Coercion of users is especially offensive when it is done in a deceptive and secret way; and content filters and training distortions nearly always are secret and deceptive. Around the turn of the century, when the Internet started to be widely used by the general public, there was a lot of interest in commercial, client-side Web content filters ("censorware") whose best-known purpose was for parents to install at home to prevent children from being able to visit pornographic or otherwise undesirable Web sites. Despite being marketed for use at home, most installations were actually in schools, libraries, and other institutional settings. Some employers even inflicted censorware on adult employees in workplace settings.

"Otherwise undesirable Web sites" covers a lot of ground. The lists of blocked Web sites in censorware products were always closely-held trade secrets, but inevitably, activists would reverse engineer the products and discover what they really blocked. Nearly always, upon close examination they turned out to block things other than what they claimed to block.

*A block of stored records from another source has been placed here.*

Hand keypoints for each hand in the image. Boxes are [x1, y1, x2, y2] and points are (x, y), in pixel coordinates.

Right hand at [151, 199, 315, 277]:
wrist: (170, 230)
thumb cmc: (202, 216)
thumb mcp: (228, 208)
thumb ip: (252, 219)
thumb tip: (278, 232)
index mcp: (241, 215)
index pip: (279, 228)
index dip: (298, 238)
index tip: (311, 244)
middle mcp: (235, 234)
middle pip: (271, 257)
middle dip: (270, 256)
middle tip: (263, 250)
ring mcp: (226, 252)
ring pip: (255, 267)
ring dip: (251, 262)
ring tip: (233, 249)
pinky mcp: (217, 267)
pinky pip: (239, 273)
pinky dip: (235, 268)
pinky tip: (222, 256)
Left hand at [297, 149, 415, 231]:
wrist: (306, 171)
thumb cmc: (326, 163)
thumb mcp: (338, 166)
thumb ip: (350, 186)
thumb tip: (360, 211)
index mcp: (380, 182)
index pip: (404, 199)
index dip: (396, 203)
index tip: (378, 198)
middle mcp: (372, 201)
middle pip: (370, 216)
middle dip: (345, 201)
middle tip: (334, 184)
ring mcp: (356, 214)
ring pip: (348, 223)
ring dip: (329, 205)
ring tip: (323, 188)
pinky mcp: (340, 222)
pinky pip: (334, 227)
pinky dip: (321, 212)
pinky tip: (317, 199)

Blocking competitors' Web sites under a false claim of "pornography" was a common practice. Some censorware products seemed to be built around specific political agendas, not disclosed to customers, that led them to misclassify Web sites in what seemed to be a motivated way. Other products just seemed to be incompetently built, banning apparently innocuous Web sites at random. If you installed one of these early-2000s filtering products on your computer, then you had to take the vendor's word for it as to what the product would block, and what they said about their products was never entirely accurate.

I myself, with Eddy Jansson, extracted the secret Web site blacklist from a censorware product called Cyber Patrol in 2001, and we faced a lawsuit for it in an incident that made international headlines at the time. My name is still linked with Cyber Patrol's on the Web to this day. Now, more than twenty years later, content filters are salient again, with respect to generative AI rather than children's Web browsing; and it seems clear that the same problems still exist. I don't know of lawsuits over generative AI content filters yet, but we have already seen some back-and-forth between OpenAI's steadily tightening secret filters, and reverse engineers who extract and disclose lists of things the filters really block.

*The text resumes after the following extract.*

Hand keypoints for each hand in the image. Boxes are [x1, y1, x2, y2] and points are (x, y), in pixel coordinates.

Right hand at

It is still the case today, and it will probably always be the case, that anyone building a content filter will try to do so in secret; and if the filtering criteria are allowed to be secret, then they will inevitably be turned to purposes other than what is said openly. Content filters must be rejected because of the unbearable temptations they offer their creators. Content filtering is a tainted and corruptive source of power, the Ring of Sauron.

More generally, any secret behaviour of a computer program is a problem for the freedom of the users. Again the question should be, if the user knew about this, would they want it? If not, then it should not be done. And if the user does not know about something the program is intended to do, that is a problem, too. Programs with undisclosed secret behaviour violate the First Freedom, of studying and changing the program.

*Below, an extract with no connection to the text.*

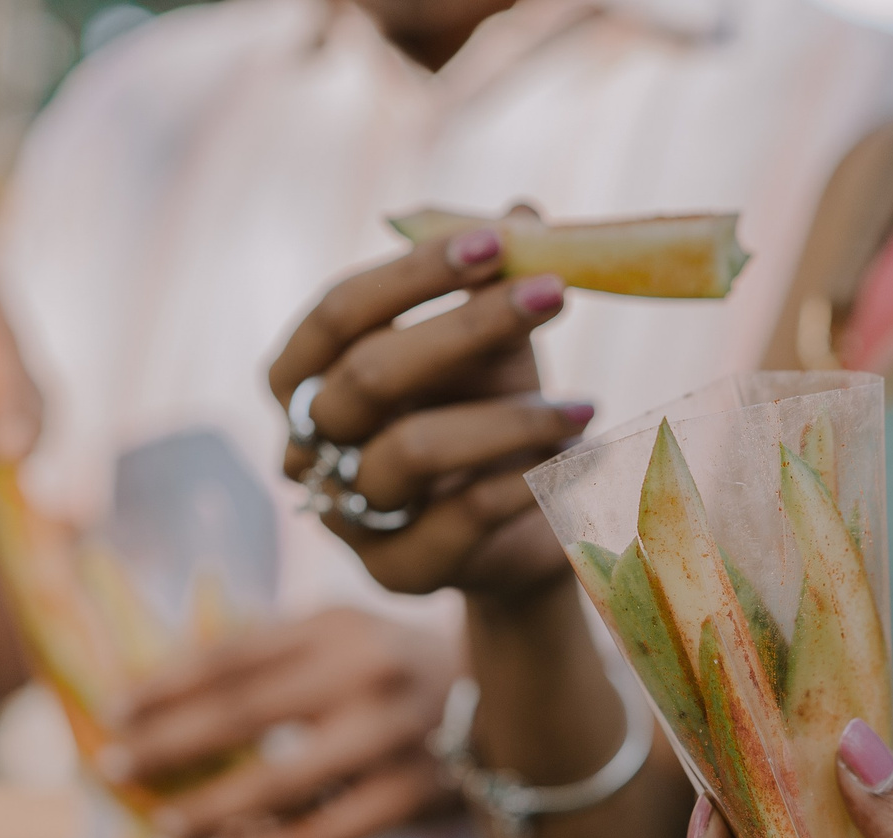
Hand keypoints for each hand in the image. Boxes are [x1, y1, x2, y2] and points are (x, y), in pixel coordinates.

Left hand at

Secret watermarking of generative model output - proposed and likely already implemented in ChatGPT on the rationalization that it might deter "plagiarism" - is another example of an undisclosed secret behaviour that does not serve the user but forces someone else's goal upon the user. In a free software context, a watermarking feature if it exists at all must be publicly disclosed, not secret; optional; and the option turned off by default and not too easy to turn on, for the same reasons that other user-hostile features should be non-default.